The record of the case at bar is bereft of any independent evidence which would accurately show complainant's age. That complainant's was alleged in the information and/or complaint as under 16 years is not sufficient. Nor does the lack of denial on the part of accused-appellant excuse the prosecution from discharging its burden in this regard (People vs. Javier, supra).
Consequently, considering that the penalty of death cannot be imposed in the case at bar due to the aforestated technical flaw, accused-appellant should be made to pay P50,000.00 (not P75,000.00) as indemnification for the rape committed (People v. Betonio, 279 SCRA 532 [1997]), the ruling in People v. Victor (G.R. No. 127903, July 9, 1998) being inapplicable.
The award of P50,000.00 granted by the trial court as and for moral damages is, however, sustained in accordance with the ruling in People vs. Prades (G.R. No. 127569, July 30, 1998) that moral damages may additionally be awarded to the victim in rape cases, in such amount as the court deems just, without the necessity for pleading or proof as basis thereof.

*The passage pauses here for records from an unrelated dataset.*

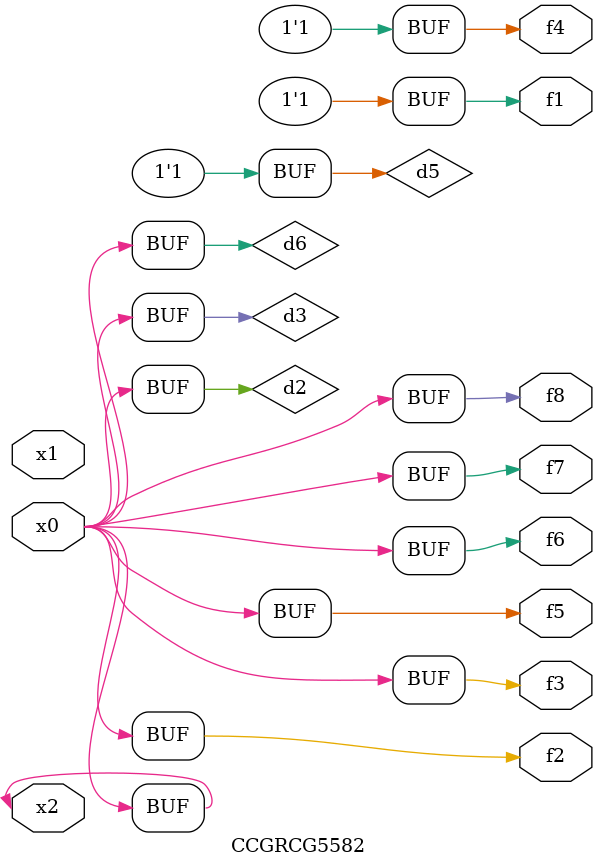
<source format=v>
module CCGRCG5582(
	input x0, x1, x2,
	output f1, f2, f3, f4, f5, f6, f7, f8
);

	wire d1, d2, d3, d4, d5, d6;

	xnor (d1, x2);
	buf (d2, x0, x2);
	and (d3, x0);
	xnor (d4, x1, x2);
	nand (d5, d1, d3);
	buf (d6, d2, d3);
	assign f1 = d5;
	assign f2 = d6;
	assign f3 = d6;
	assign f4 = d5;
	assign f5 = d6;
	assign f6 = d6;
	assign f7 = d6;
	assign f8 = d6;
endmodule

</source>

Lastly, the award of P50,000.00 granted by the trial court as exemplary damages should be reduced to P25,000.00 which the Court believes is the reasonable amount to deter similar perversities, particularly the raping of one's step-daughter and consequently siring a child with her, in line with recent jurisprudence (People vs. Sangil, 276 SCRA 532 [1997]; People vs. Cristobal, 252 SCRA 507 [1996]).
WHEREFORE, the decision under review is hereby AFFIRMED, with the following modifications: (a) the penalty imposed is reduced to reclusion perpetua; (b) aside from the payment of Fifty Thousand Pesos (P50,000.00) as moral damages to the victim, accused-appellant is further ordered to indemnify private complainant in the amount of Fifty Thousand Pesos (P50,000.00); and (c) the exemplary damages awarded by the trial court in the amount of Fifty Thousand Pesos (P50,000.00) are reduced to Twenty-five Thousand Pesos (P25,000.00).
SO ORDERED.
Davide, Jr., C.J., Bellosillo, Puno, Vitug, Kapunan, Mendoza, Panganiban, Quisumbing, Purisima, Pardo, Buena, Gonzaga-Reyes, Ynares-Santiago, and De Leon, JJ., concur.